Ce retour peut s'expliquer en deux points: le premier point dont Nicolas Sarkozy est le principal acteur et le deuxième point qui est plus centré sur la vie politique française en général.
Nicolas Sarkozy fut élu avec une large adhésion en 2007 avec un programme clairement de droite et qui avait fondé sa réussite sur la "rupture tranquille". Il avait réussi à faire des présidentielles de 2007 un référendum autour de sa personne, on l'admirait ou on le détestait, il incarnait le changement ou la peur, il clivait la société française. Son quinquennat raté à fait retomber la dynamique qui se dégageait de lui (tout ça pour ça?) et 2012 fut un référendum pour Nicolas Sarkozy mais à l'envers qui entraina la victoire à court terme de François Hollande. Cette défaite enleva le peu d'enchantement qui restait à l'ancien président malgré sa popularité chez les militants de l'UMP.
Après son départ, Nicolas Sarkozy n'a jamais totalement quitté l'arène et n'a pas fait sa "traversée du désert", tant vantée par la droite bonapartiste et gaulliste, et donc, son retour fut attendu, et donc, logiquement, moins désiré.
Ceci dit, il ne faudrait pas mettre uniquement sur le compte de la personnalité de Nicolas Sarkozy ce retour rapide.
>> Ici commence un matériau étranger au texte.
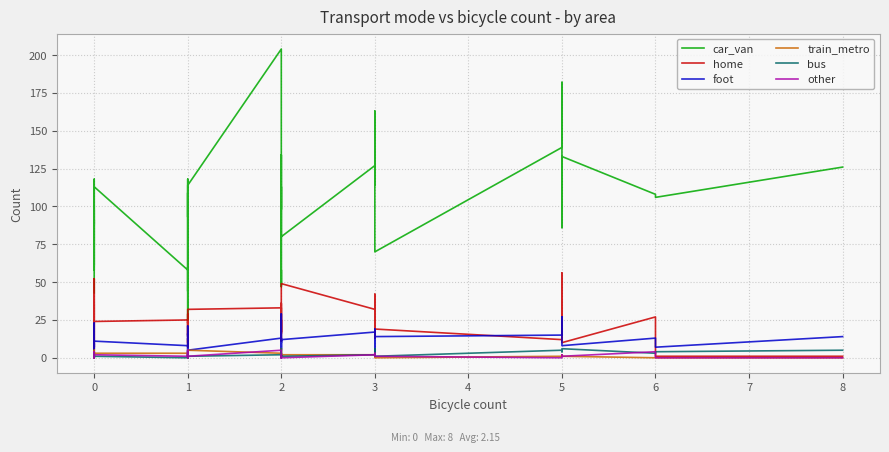

What is the maximum value for home?

56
Depuis la mise en place du quinquennat, la vie politique française c'est considérablement accélérer, forçant les partisans du "donner du temps au temps" à rétrécir leur calendrier pour rester dans la course. Cependant, le quinquennat n'est pas le seul responsable de cette accélération car les évolution de la communication et l'arrivé des chaines d'informations continues comme BFMTV ou LCI ont forcé les politiques de rester à cran et agir au moindre évènement, désormais, il est très compliqué pour un politique de voire clairement les informations qui passionnent le plus les Français et sont constamment sous la menace du tiercé perdant "sidération-bégaiement-bunkerisation" pour le moindre évènement non prévu dans leur agenda. La politique ne se fait plus sur le temps long mais par à coup et la vision du temps long est de plus en plus compliqué quand elle n'est tout simplement pas critiquée par les défenseur de l'immédiateté. La traversée du désert devient donc de plus en plus compliqué, certains diront peut-être ringard, pour le politicien qui souhaiterait faire un retour politique digne des grands hommes de notre Histoire.